If you’re itching for more, the world of AI is a treasure trove of knowledge waiting to be explored. But it does make you wonder, do we really need to know every thread and screw of the nuclear plant to flip a switch and bask in the light it provides?

AI and the entire ecosystem are here, and they are here to stay. Let’s learn, harness them and build a brave new world for the better of all.


Demystifying AI doesn’t have to be a Herculean task. 

By breaking down complex concepts into simpler ideas, we can all better understand these fascinating technologies. 

So, next time you interact with SwissGPT or any more serious AI, remember, it’s like an echo in the mountains – it repeats what it has heard but doesn’t understand the meaning behind the words. 

We are still far away from sentient AI’s. I’m not saying there will never be one, I’m just saying that it’s nice and reassuring to understand how AI works today, even at this elementary level.

The danger does not come from AI itself. It will come from a combination of 2 factors: how some will use it and the ignorance of the ones on whom it is used.

Education & Learning, will be the cornerstones for a safe environment for the next generations.

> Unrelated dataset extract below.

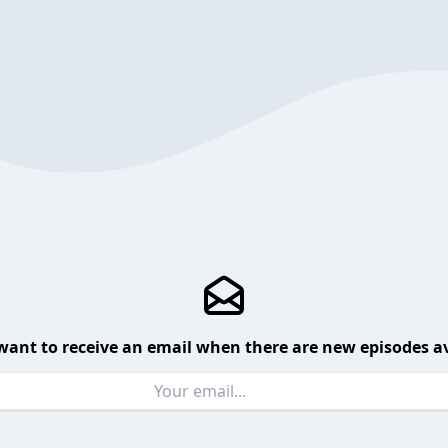
want to receive an email when there are new episodes av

Education is what we can give, but Learning will only come with the right motivation and inspiration.

That’s the mission of AI Leadership, that’s our mission.

Yours in AI



Welcome to the world of AI, where we unravel the mysteries of chatbots like ChatGPT using our trusty guide, SwissGPT. This Small Language Model (SLM) is trained on just one song, “Do, Re, Mi” from “The Sound of Music”. It’s a simple but effective way to understand how AI learns patterns and predicts what comes next.

Remember, AI models like SwissGPT don’t understand words or text. They’re like an echo in the mountains, repeating what they’ve learned. When it comes to AI ethics, it’s not about the AI, but about us – what we feed into them and how we use them.